April 2016 Bookshelf
Books 10 April 2016
Switch: How to Change Things When Change is Hard
Chip & Dan Heath
Not surprisingly, science is increasingly coming to the conclusion that humans have two different decision-making systems hardwired into our brains: the rational brain, which wants that great beach body, and the emotional brain—the one lusting after that leftover pizza in the fridge. In Switch, authors and brothers Chip and Dan Heath explain how long-lasting change, on an individual, organizational, or systems-wide level, can be stymied by both the emotional brain’s desire for comfort and routine and the rational’s penchant for over-thinking and paralysis by analysis. Thankfully, by uniting both decision-making systems, Switch shows us how we can affect profound, positive change in ourselves and the world.
Drive: The Surprising Truth About What Motivates Us
Daniel H. Pink
Many people take it as common knowledge that motivation inherently comes from “carrots”—rewards for success like money, power, and prestige—or “sticks”—punishments for failure. But, what if there was a third way proven to be a better motivator than extrinsic rewards and punishments? Author Daniel H. Pink posits that as society has changed, so must our assumptions about motivation. We must recognize and value our own internal drive to direct our own lives, to learn, to create, and to master new things—and to be active, contributing members of society.
How We Learn: The Surprising Truth About When, Where, and Why It Happens
Think about your brain. Is it a muscle that grows stronger with more reps and more weight? Or, as author Benedict Carey suggests, is it a natural learning machine that actually benefits most from day-dreaming, distraction, and a good nap? If we buy Carey’s theory, we should focus less on the number of hours we spend on some endeavor and more on the how, when, where, and with whom we actually learn best. We might just end up living a more well-rounded life.

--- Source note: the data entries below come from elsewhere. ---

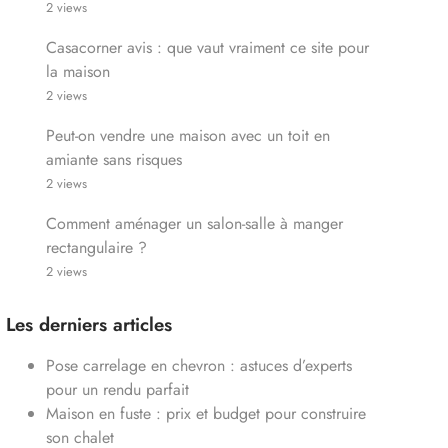
2 views
Casacorner avis : que vaut vraiment ce site pour
la maison
2 views
Peut-on vendre une maison avec un toit en
amiante sans risques
2 views
Comment aménager un salon-salle à manger
rectangulaire ?
2 views
Les derniers articles
Pose carrelage en chevron : astuces d’experts
pour un rendu parfait
Maison en fuste : prix et budget pour construire
son chalet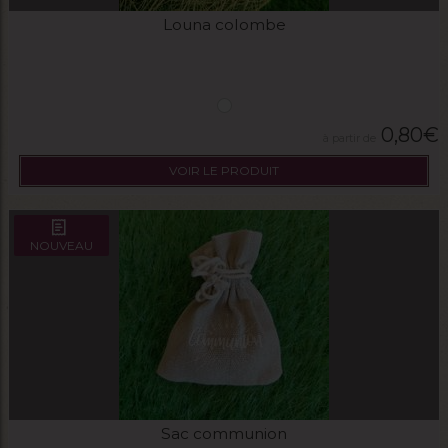
Louna colombe
0,80
€
VOIR LE PRODUIT
NOUVEAU
Sac communion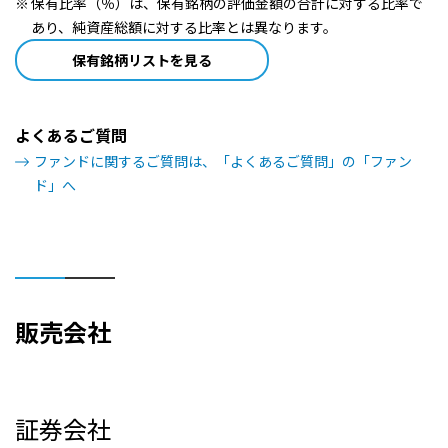
保有比率（％）は、保有銘柄の評価金額の合計に対する比率で
あり、純資産総額に対する比率とは異なります。
保有銘柄リストを見る
よくあるご質問
ファンドに関するご質問は、「よくあるご質問」の「ファン
ド」へ
販売会社
証券会社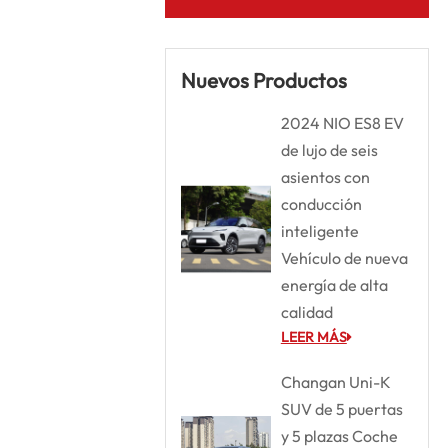
Nuevos Productos
2024 NIO ES8 EV
de lujo de seis
asientos con
conducción
inteligente
Vehículo de nueva
energía de alta
calidad
LEER MÁS
Changan Uni-K
SUV de 5 puertas
y 5 plazas Coche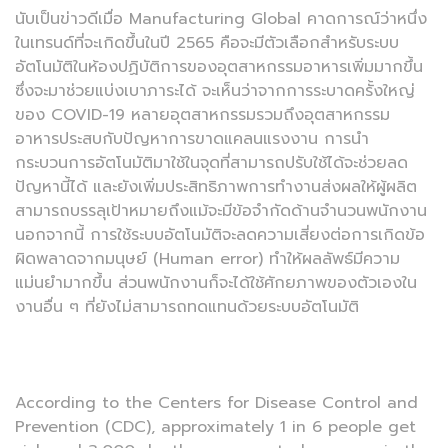
นับเป็นข่าวดีเมื่อ Manufacturing Global คาดการณ์ว่าหนึ่ง
ในเทรนด์ที่จะเกิดขึ้นในปี 2565 คือจะมีตัวเลือกสำหรับระบบ
อัตโนมัติในห้องปฏิบัติการของอุตสาหกรรมอาหารเพิ่มมากขึ้น
ซึ่งจะมาช่วยแบ่งเบาภาระได้ จะเห็นว่าจากการระบาดครั้งใหญ่
ของ COVID-19 หลายอุตสาหกรรมรวมถึงอุตสาหกรรม
อาหารประสบกับปัญหาการขาดแคลนแรงงาน การนำ
กระบวนการอัตโนมัติมาใช้ในจุดที่สามารถปรับใช้ได้จะช่วยลด
ปัญหานี้ได้ และยังเพิ่มประสิทธิภาพการทำงานส่งผลให้ผู้ผลิต
สามารถบรรลุเป้าหมายถึงแม้จะมีข้อจำกัดด้านจำนวนพนักงาน
นอกจากนี้ การใช้ระบบอัตโนมัติจะลดความเสี่ยงต่อการเกิดข้อ
ผิดพลาดจากมนุษย์ (Human error) ทำให้ผลลัพธ์มีความ
แม่นยำมากขึ้น ส่วนพนักงานก็จะได้ใช้ศักยภาพของตัวเองใน
งานอื่น ๆ ที่ยังไม่สามารถทดแทนด้วยระบบอัตโนมัติ
According to the Centers for Disease Control and
Prevention (CDC), approximately 1 in 6 people get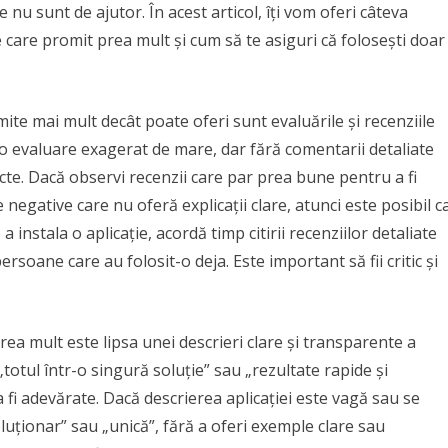
 nu sunt de ajutor. În acest articol, îți vom oferi câteva
le care promit prea mult și cum să te asiguri că folosești doar
ite mai mult decât poate oferi sunt evaluările și recenziile
au o evaluare exagerat de mare, dar fără comentarii detaliate
cte. Dacă observi recenzii care par prea bune pentru a fi
negative care nu oferă explicații clare, atunci este posibil c
a instala o aplicație, acordă timp citirii recenziilor detaliate
persoane care au folosit-o deja. Este important să fii critic și
ea mult este lipsa unei descrieri clare și transparente a
 „totul într-o singură soluție” sau „rezultate rapide și
fi adevărate. Dacă descrierea aplicației este vagă sau se
luționar” sau „unică”, fără a oferi exemple clare sau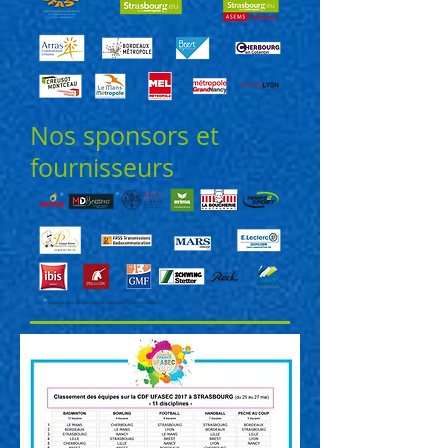
Nos sponsors et
fournisseurs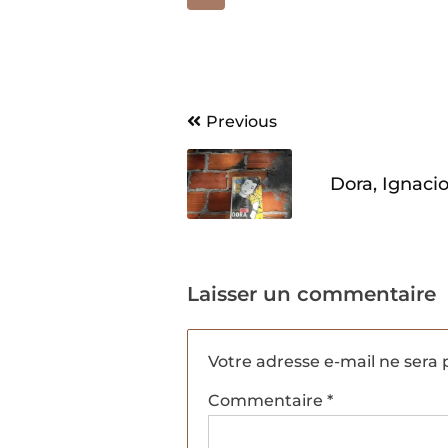
Navigation
Previous
de
Dora, Ignacio
l’article
Laisser un commentaire
Votre adresse e-mail ne sera 
Commentaire
*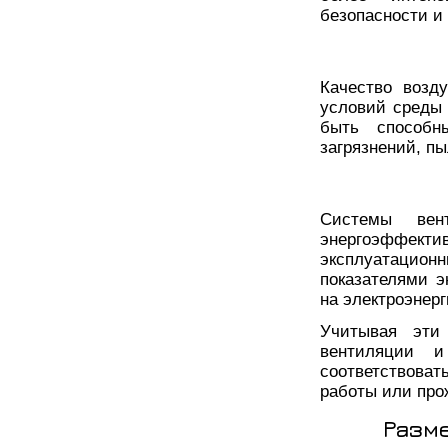
безопасности и
Качество возд
условий среды
быть способн
загрязнений, пы
Системы вен
энергоэффекти
эксплуатацион
показателями э
на электроэнерг
Учитывая эти
вентиляции и
соответствова
работы или про
Разм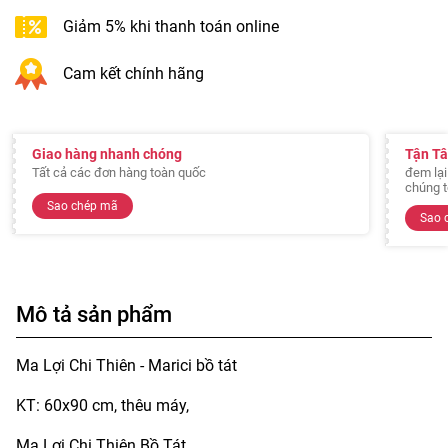
Giảm 5% khi thanh toán online
Cam kết chính hãng
Giao hàng nhanh chóng
Tận T
Tất cả các đơn hàng toàn quốc
đem lại
chúng t
Sao chép mã
Sao 
Mô tả sản phẩm
Ma Lợi Chi Thiên - Marici bồ tát
KT: 60x90 cm, thêu máy,
Ma Lợi Chi Thiên Bồ Tát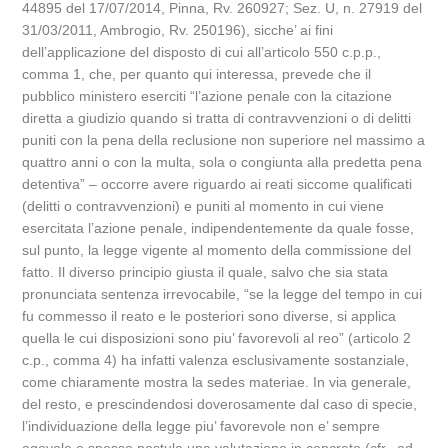
44895 del 17/07/2014, Pinna, Rv. 260927; Sez. U, n. 27919 del
31/03/2011, Ambrogio, Rv. 250196), sicche’ ai fini
dell’applicazione del disposto di cui all’articolo 550 c.p.p.,
comma 1, che, per quanto qui interessa, prevede che il
pubblico ministero eserciti “l’azione penale con la citazione
diretta a giudizio quando si tratta di contravvenzioni o di delitti
puniti con la pena della reclusione non superiore nel massimo a
quattro anni o con la multa, sola o congiunta alla predetta pena
detentiva” – occorre avere riguardo ai reati siccome qualificati
(delitti o contravvenzioni) e puniti al momento in cui viene
esercitata l’azione penale, indipendentemente da quale fosse,
sul punto, la legge vigente al momento della commissione del
fatto. Il diverso principio giusta il quale, salvo che sia stata
pronunciata sentenza irrevocabile, “se la legge del tempo in cui
fu commesso il reato e le posteriori sono diverse, si applica
quella le cui disposizioni sono piu’ favorevoli al reo” (articolo 2
c.p., comma 4) ha infatti valenza esclusivamente sostanziale,
come chiaramente mostra la sedes materiae. In via generale,
del resto, e prescindendosi doverosamente dal caso di specie,
l’individuazione della legge piu’ favorevole non e’ sempre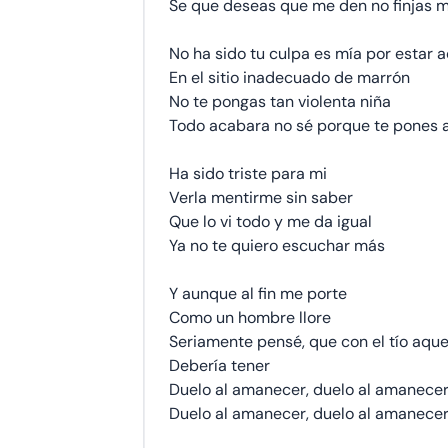
Se que deseas que me den no finjas 
No ha sido tu culpa es mía por estar a
En el sitio inadecuado de marrón
No te pongas tan violenta niña
Todo acabara no sé porque te pones a 
Ha sido triste para mi
Verla mentirme sin saber
Que lo vi todo y me da igual
Ya no te quiero escuchar más
Y aunque al fin me porte
Como un hombre llore
Seriamente pensé, que con el tío aque
Debería tener
Duelo al amanecer, duelo al amanece
Duelo al amanecer, duelo al amanece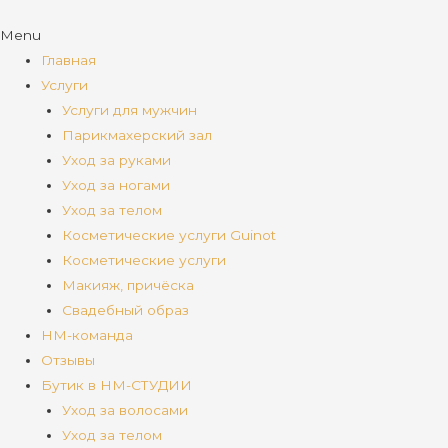
Menu
Главная
Услуги
Услуги для мужчин
Парикмахерский зал
Уход за руками
Уход за ногами
Уход за телом
Косметические услуги Guinot
Косметические услуги
Макияж, причёска
Свадебный образ
НМ-команда
Отзывы
Бутик в НМ-СТУДИИ
Уход за волосами
Уход за телом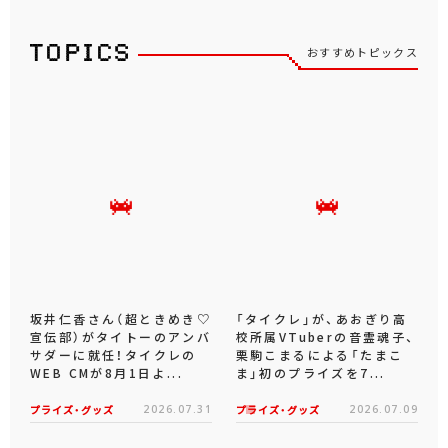
おすすめトピックス
坂井仁香さん（超ときめき♡
「タイクレ」が、あおぎり高
宣伝部）がタイトーのアンバ
校所属VTuberの音霊魂子、
サダーに就任！タイクレの
栗駒こまるによる「たまこ
WEB CMが8月1日よ...
ま」初のプライズを7...
プライズ・グッズ
2026.07.31
プライズ・グッズ
2026.07.09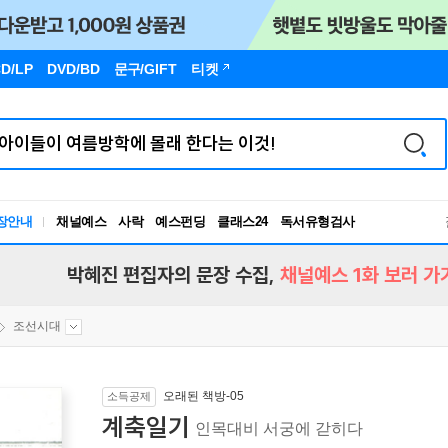
D/LP
DVD/BD
문구
/GIFT
티켓
장안내
채널예스
사락
예스펀딩
클래스24
독서유형검사
RBTI Lab
독서유형검사
박혜진 편집자의 문장 수집,
채널예스 1화 보러 가
조선시대
오래된 책방-05
소득공제
계축일기
인목대비 서궁에 갇히다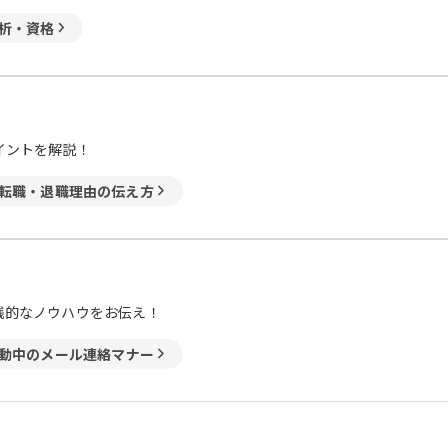
析・資格
イントを解説！
転職・退職理由の伝え方
践的なノウハウをお伝え！
動中のメール連絡マナー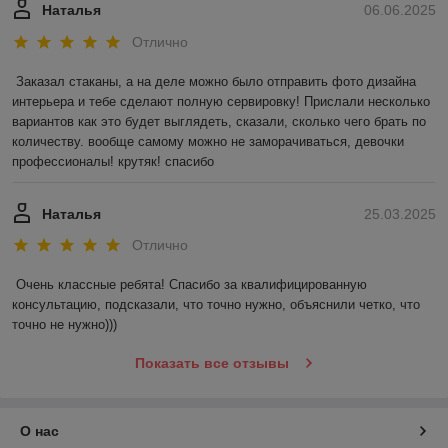
Наталья
06.06.2025
Отлично
Заказал стаканы, а на деле можно было отправить фото дизайна 
интерьера и тебе сделают полную сервировку! Прислали несколько 
вариантов как это будет выглядеть, сказали, сколько чего брать по 
количеству. вообще самому можно не заморачиваться, девочки 
профессионалы! крутяк! спасибо
Наталья
25.03.2025
Отлично
Очень классные ребята! Спасибо за квалифицированную 
консультацию, подсказали, что точно нужно, объяснили четко, что 
точно не нужно)))
Показать все отзывы
О нас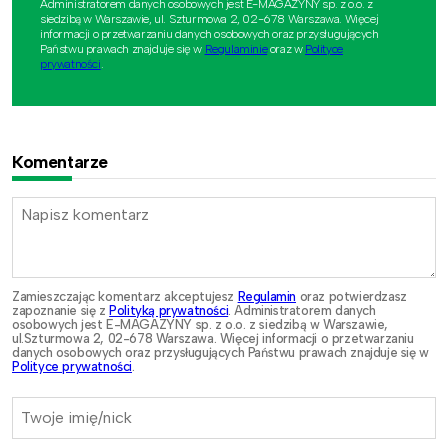
Administratorem danych osobowych jest E-MAGAZYNY sp. z o.o. z
siedzibą w Warszawie, ul. Szturmowa 2, 02-678 Warszawa. Więcej
informacji o przetwarzaniu danych osobowych oraz przysługujących
Państwu prawach znajduje się w
Regulaminie
oraz w
Polityce
prywatności
.
Komentarze
Zamieszczając komentarz akceptujesz
Regulamin
oraz potwierdzasz
zapoznanie się z
Polityką prywatności
. Administratorem danych
osobowych jest E-MAGAZYNY sp. z o.o. z siedzibą w Warszawie,
ul.Szturmowa 2, 02-678 Warszawa. Więcej informacji o przetwarzaniu
danych osobowych oraz przysługujących Państwu prawach znajduje się w
Polityce prywatności
.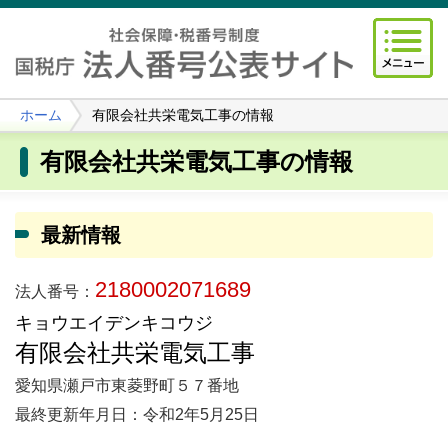
ホーム
有限会社共栄電気工事の情報
有限会社共栄電気工事の情報
最新情報
2180002071689
法人番号：
キョウエイデンキコウジ
有限会社共栄電気工事
愛知県瀬戸市東菱野町５７番地
最終更新年月日：令和2年5月25日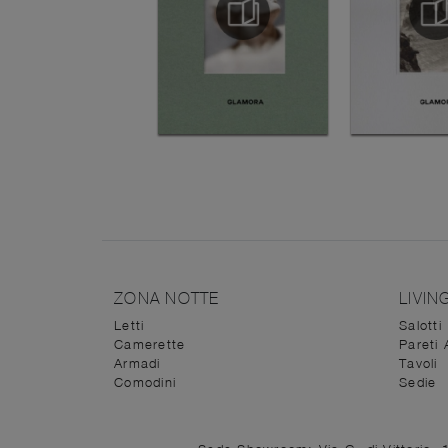
ZONA NOTTE
LIVIN
Letti
Salotti
Camerette
Pareti 
Armadi
Tavoli
Comodini
Sedie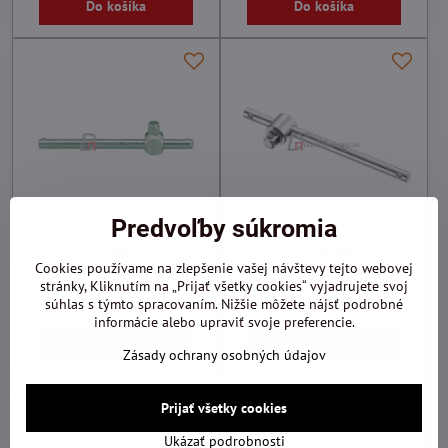
Do košíka
Do košíka
Predvoľby súkromia
Vratidlo 1/4"
Vratidlo gola
Cookies používame na zlepšenie vašej návštevy tejto webovej
Vratidlo so 1/4" štvorhranom, dĺžka
úchyt 1/4" (6,3mm), 105mm, Tona
105mm, PROXXON 23 704
Expert
stránky, Kliknutím na „Prijať všetky cookies“ vyjadrujete svoj
súhlas s týmto spracovaním. Nižšie môžete nájsť podrobné
3,19 €
6,11 €
informácie alebo upraviť svoje preferencie.
Do košíka
Do košíka
Zásady ochrany osobných údajov
Prijať všetky cookies
Ukázať podrobnosti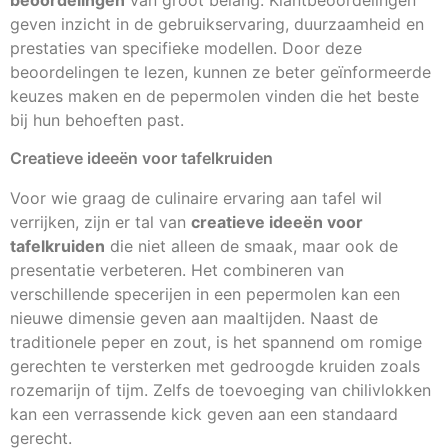
geven inzicht in de gebruikservaring, duurzaamheid en
prestaties van specifieke modellen. Door deze
beoordelingen te lezen, kunnen ze beter geïnformeerde
keuzes maken en de pepermolen vinden die het beste
bij hun behoeften past.
Creatieve ideeën voor tafelkruiden
Voor wie graag de culinaire ervaring aan tafel wil
verrijken, zijn er tal van
creatieve ideeën voor
tafelkruiden
die niet alleen de smaak, maar ook de
presentatie verbeteren. Het combineren van
verschillende specerijen in een pepermolen kan een
nieuwe dimensie geven aan maaltijden. Naast de
traditionele peper en zout, is het spannend om romige
gerechten te versterken met gedroogde kruiden zoals
rozemarijn of tijm. Zelfs de toevoeging van chilivlokken
kan een verrassende kick geven aan een standaard
gerecht.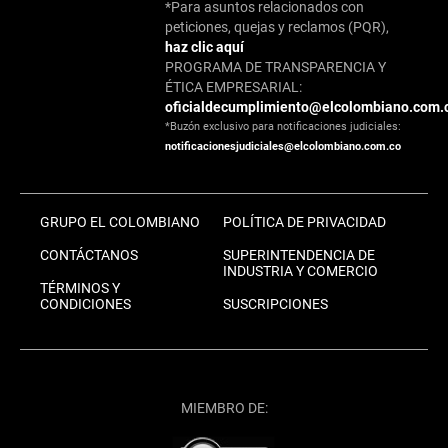
*Para asuntos relacionados con
peticiones, quejas y reclamos (PQR),
haz clic aquí
PROGRAMA DE TRANSPARENCIA Y
ÉTICA EMPRESARIAL:
oficialdecumplimiento@elcolombiano.com.
*Buzón exclusivo para notificaciones judiciales:
notificacionesjudiciales@elcolombiano.com.co
GRUPO EL COLOMBIANO
POLÍTICA DE PRIVACIDAD
CONTÁCTANOS
SUPERINTENDENCIA DE
INDUSTRIA Y COMERCIO
TÉRMINOS Y
CONDICIONES
SUSCRIPCIONES
MIEMBRO DE: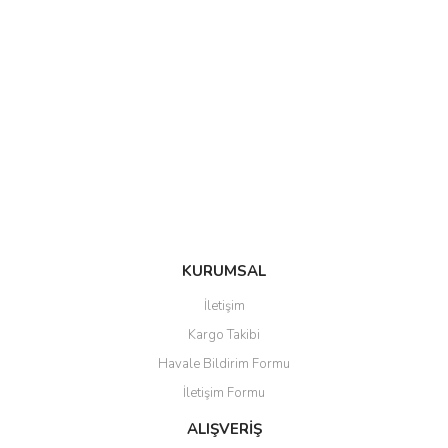
KURUMSAL
İletişim
Kargo Takibi
Havale Bildirim Formu
İletişim Formu
ALIŞVERİŞ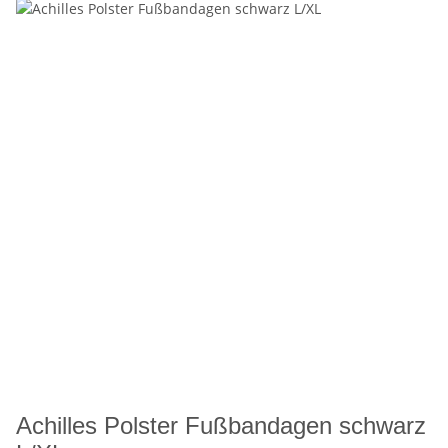
Achilles Polster Fußbandagen schwarz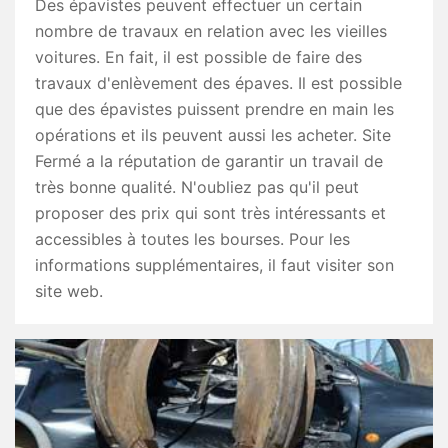
Des épavistes peuvent effectuer un certain
nombre de travaux en relation avec les vieilles
voitures. En fait, il est possible de faire des
travaux d'enlèvement des épaves. Il est possible
que des épavistes puissent prendre en main les
opérations et ils peuvent aussi les acheter. Site
Fermé a la réputation de garantir un travail de
très bonne qualité. N'oubliez pas qu'il peut
proposer des prix qui sont très intéressants et
accessibles à toutes les bourses. Pour les
informations supplémentaires, il faut visiter son
site web.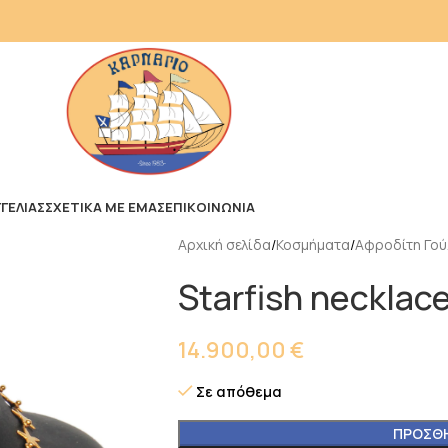
ΓΕΛΙΑΣ
ΣΧΕΤΙΚΑ ΜΕ ΕΜΑΣ
ΕΠΙΚΟΙΝΩΝΙΑ
Αρχική σελίδα
Κοσμήματα
Αφροδίτη Γού
Starfish necklace
14.900,00
€
Σε απόθεμα
ΠΡΟΣΘΉ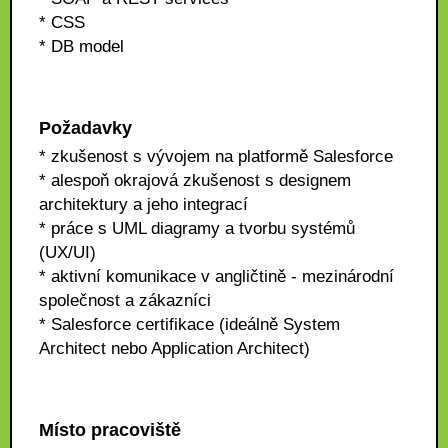
* CSS
* DB model
Požadavky
* zkušenost s vývojem na platformě Salesforce
* alespoň okrajová zkušenost s designem
architektury a jeho integrací
* práce s UML diagramy a tvorbu systémů
(UX/UI)
* aktivní komunikace v angličtině - mezinárodní
společnost a zákazníci
* Salesforce certifikace (ideálně System
Architect nebo Application Architect)
Místo pracoviště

This Is Not A Test: A New Narrative on Race, Class, and Education
José Luis Vilson
A memoir, an inspirational coming-of-age story, and a laser-focused critique, This Is Not A Test is a powerful and important reflection on race, class, and education in America. In it, author José Luis Vilson chronicles his journey to become an activist and author—but first and foremost, to become a teacher. Telling a story that parallels the trials, hardships, and challenges his learners face every day, Vilson speaks with passion and humanity for those most ill-served by the current education system. In a chronicle that transcends the personal, singular story being told, This Is Not A Test conveys the fierce urgency of reclaiming education for those being educated.
World Peace and Other 4th-Grade Achievements
When adults act irresponsibly or selfishly, we often say that they’re acting like children. But perhaps we should retire that phrase. In World Peace and Other 4th-Grade Achievements, John Hunter shares the interactions he’s seen, insights he’s gained, and hope he’s found in watching his learners—children—play the World Peace Game. Through this elaborate and complex game (Hunter’s own creation) that mimics the real international stage, he has seen children organically create thoughtful, collaborative solutions to many of the supposedly intractable problems that confound today’s world leaders.”
Learners Rule: Giving them a voice improves the culture of their classroom
Written by Bill Zima, Superintendent of RSU2 in Maine, Learners Rule is a work of “tactical fiction”—mirroring the struggles and triumphs of real-life learner-centered environments like RSU2. Learners Rule illustrates the possibility that emerges when learners are truly at the center of their own experiences. Focusing on an educator who knows things can be done better but is frustrated by the lack of available solutions, the story highlights what it takes for the educator and community to make the shift in mindset and action.